Back in London, after filming the Fidel Castro signed Bolivar anniversary humidor at C.Gars, I smoked a Cohiba Robusto, and it reminded me again why I keep coming back to the classic line. It does not need tricks, it simply delivers when it is on form, and it sits right in the part of the profile that I actually enjoy most.
The cigar that really closed the circle for me was the Cohiba 1966 Edición Limitada 2011, 6 and a half inches long with a 52 ring gauge, and it was kindly gifted to me by a friend while we smoked it over a livestream. It started off mild but deep with flavour, very similar to the Esplendidos in the way it carried itself cleanly, then it built much stronger as it went, and the finish moved into a pure chocolate note with heavier, bolder weight. For an evening cigar it was perfect, and even with that age on it, it still had the Cohiba heart, that particular flavour profile you do not find anywhere else.
Somewhere across these cigars I realised what had changed. I was not just enjoying Cohiba cigars again, I was looking forward to them. I finally understood what I like within the brand, for instance, I am not a huge fan of the Siglo series, and I tend to prefer the stronger Cohiba cigars. Understanding this took time and experience, however, once this was clear, the results started matching the expectation. The Esplendidos in Aruba brought back the feeling I once lost, however it was the months after that truly solidified my feelings for Cohiba.
Cohiba The Flagship
This year reminded me what Cohiba is meant to be at its best, and that comes with a simple point.

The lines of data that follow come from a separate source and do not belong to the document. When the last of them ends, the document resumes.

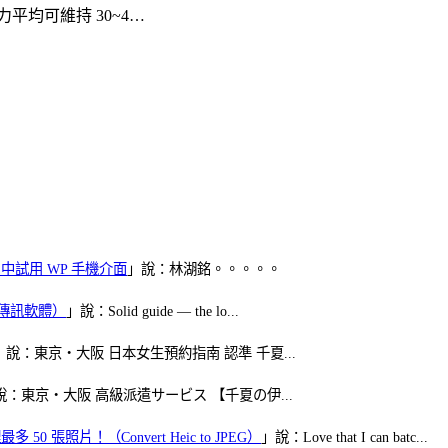
均可維持 30~4…
oid 中試用 WP 手機介面
」說：林湖銘。。。。。
（FB傳訊軟體）
」說：Solid guide — the lo...
」說：東京・大阪 日本女生預約指南 認準 千夏...
說：東京・大阪 高級派遣サービス 【千夏の伊...
50 張照片！（Convert Heic to JPEG）
」說：Love that I can batc...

If Cohiba is the flagship, then it has to be treated like the flagship every time, not just on the big releases, but on the standard production cigars too.
That starts with the cigars themselves. The quality control for Cohiba cigars needs to be second to none. With Cohiba, there is no room for excuses, because the whole point is that you are lighting the best that Havana can produce, and it should feel that way every single time.
It also means Cohiba should never become the kind of stock that gets left on shelves because the demand isn’t there and then gets moved through bundle forcing and tired retail games. Nobody wants to be told they can only buy a box of Behike if they also take a box of Siglo de Oro, and Cohiba should never be part of that conversation.
The way to avoid that is by correctly positioning Cohiba cigars. Each Cohiba release needs to be exciting, properly thought through, and intelligently placed in the range so the market understands why it exists, what it represents, and why it matters now. If that work is done properly, Cohiba does not become an afterthought in the sales process, and it does not need to be helped off the shelf, because demand is already there.
Cohiba should also feel rare in the way it matters, not as a gimmick, but as something protected. That means restraint, fewer releases with more intention, and cigars that justify the name every time, rather than lots of different Cohibas that blur together. When Cohiba is treated with that level of respect, people stop thinking about the price and start thinking about the moment, which is where Cohiba belongs.